Source data:
____________

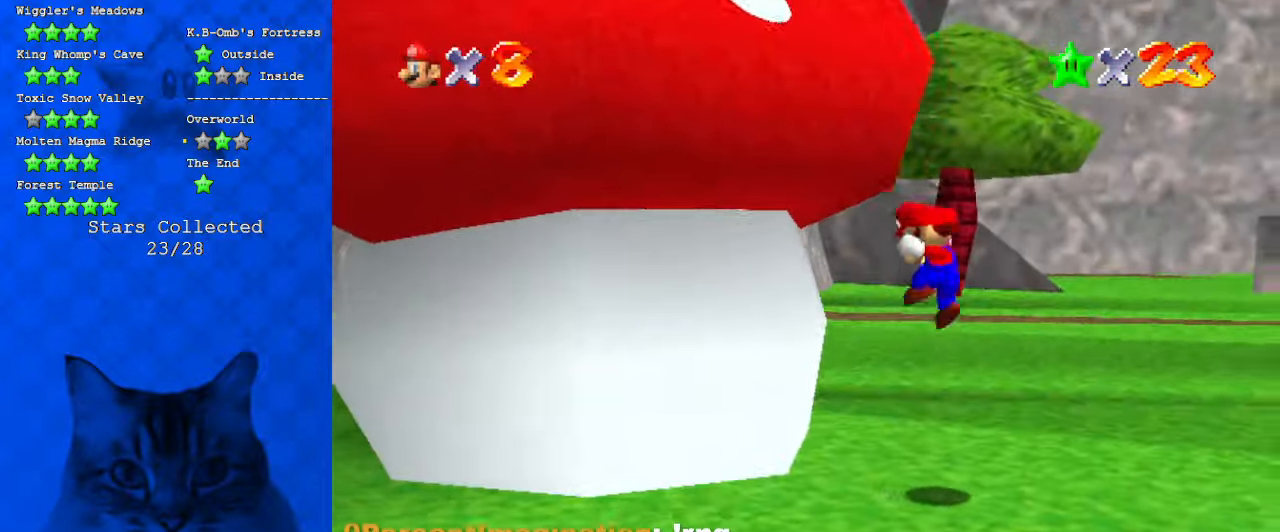
{"keys": ["right", "up"], "events": [[33, "up", "down"], [100, "ctrl", "down"], [166, "ctrl", "up"], [166, "left", "up"], [166, "up", "up"], [233, "shift", "up"], [333, "up", "down"], [400, "right", "down"]]}
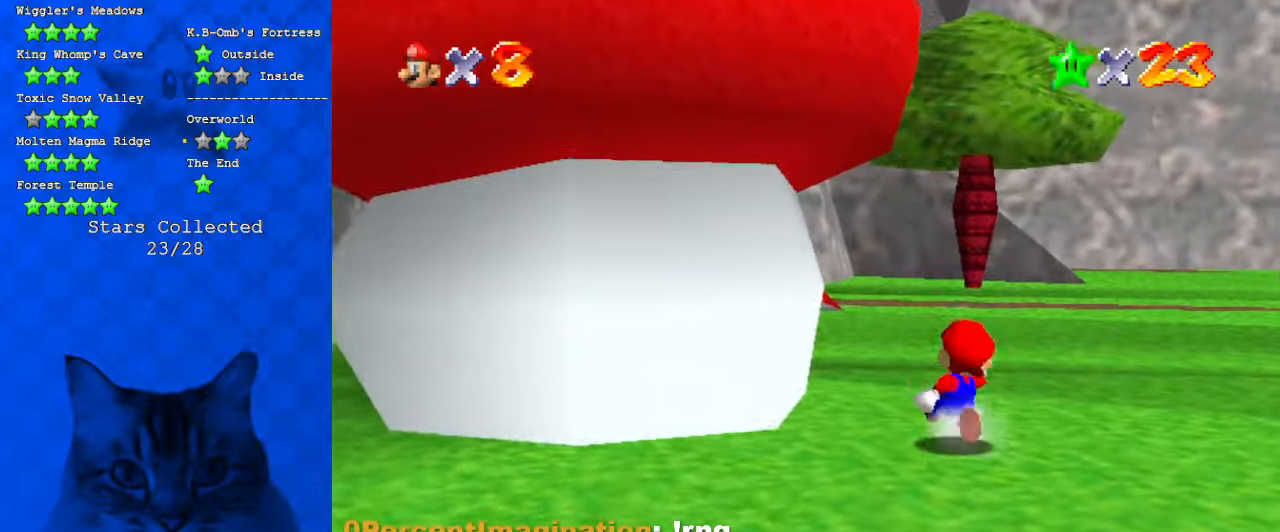
{"keys": ["left", "shift", "up"], "events": [[66, "up", "up"], [366, "left", "down"], [366, "right", "up"], [433, "shift", "down"], [500, "up", "down"]]}
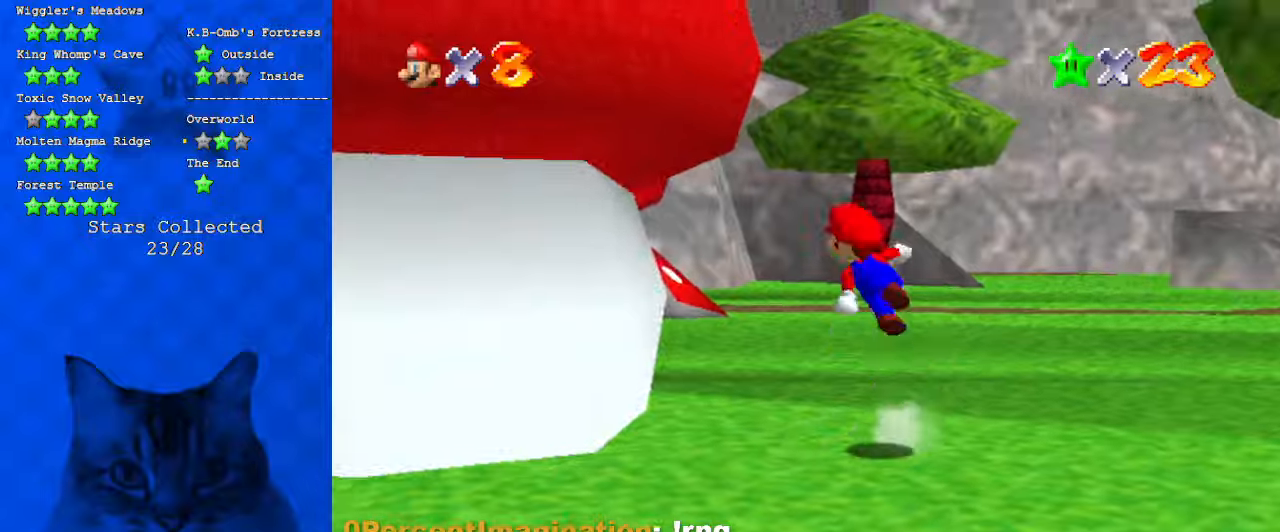
{"keys": ["shift", "up"], "events": [[66, "d", "down"], [200, "d", "up"], [333, "d", "down"], [400, "left", "up"], [466, "d", "up"]]}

____________

Your objective:
I would like the number of lines in the material above that contain the string "right", with no other words in the reply.

Written response:
2